**Texte source**.
☆ ☆ ☆ ☆

On regrette néanmoins que le film ait autant de baisses de régime sur le plan narratif, à des moments précis où on attend du récit qu’il s’envole. Par exemple, l’arrivée à Fort-le-Cor, qui aurait dû être un passage de montée en puissance fini trop vite par redescendre. Le film alterne donc les séquences très spectaculaires et amples avec des creux parfois interminables. C’est probablement lié à l’empreinte de l’animation japonaise qui impose souvent des temps morts pour aller sur un terrain plus contemplatif, mais dans le cas présent, ces passages de répit amènent plutôt vers un léger ennui. Cela ne retire en rien à la caractérisation des personnages ni aux enjeux, mais cela gâche légèrement le plaisir, surtout quand on le compare aux modèles de rythme que sont les trois films de la trilogie originale, et amenuise l’impact émotionnel. On peut aussi déplorer quelques petits clins d’œil trop appuyés à la saga de l’Anneau comme cette apparition pas d’outre-tombe de Christopher Lee dans la toge blanche de Saroumane. Mais tous ces petits défauts ne sont rien comparé aux mêmes scories chez le voisin Amazon qui, avec ses Anneaux de Pouvoir, multiplie les lenteurs inutiles et le fan service dégoulinant. Il est même étonnant de voir à quel point cette série nous ferait presque tout pardonner en comparaison. Eh oui, même la pourtant faible Bataille des Cinq Armées (2014) !

☆ ☆ ☆ ☆

**Consigne**.
Pouvez-vous condenser sous forme de courte liste le paragraphe de la critique qui commence par « On regrette néanmoins », en conservant ses faits principaux ? Le matériel qui suit ne joue aucun rôle ici.

**Données enregistrées**.
☆ ☆ ☆ ☆

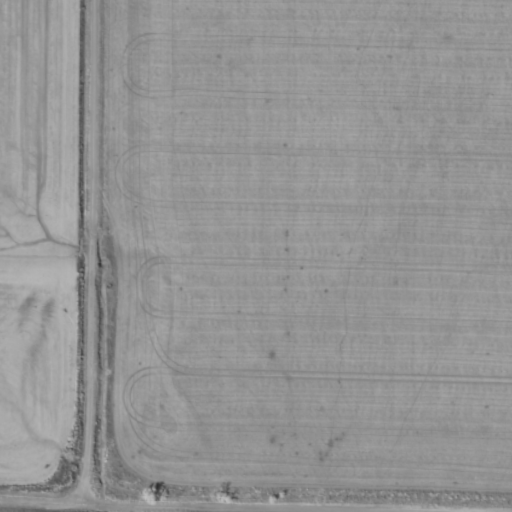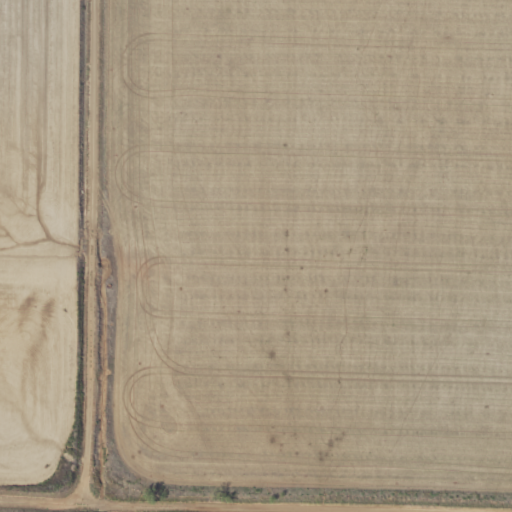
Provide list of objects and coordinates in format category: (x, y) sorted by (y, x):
road: (97, 250)
road: (255, 503)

☆ ☆ ☆ ☆

**Réponse**.
- Le récit connaît des baisses de régime aux moments où il devrait s'envoler. L'arrivée à Fort-le-Cor, par exemple, retombe trop vite.
- Le film alterne des séquences spectaculaires et des creux parfois interminables. C'est probablement l'empreinte de l'animation japonaise et de ses temps morts contemplatifs, qui mènent ici à un léger ennui.
- Ces creux ne nuisent ni aux personnages ni aux enjeux. Ils gâchent toutefois un peu le plaisir, surtout face au rythme de la trilogie originale, et amenuisent l'impact émotionnel.
- Certains clins d'œil à la saga de l'Anneau sont trop appuyés, comme l'apparition de Christopher Lee dans la toge blanche de Saroumane.
- Ces défauts restent minimes face aux lenteurs et au fan service des Anneaux de Pouvoir d'Amazon. En comparaison, la série ferait presque tout pardonner, même la faible Bataille des Cinq Armées (2014).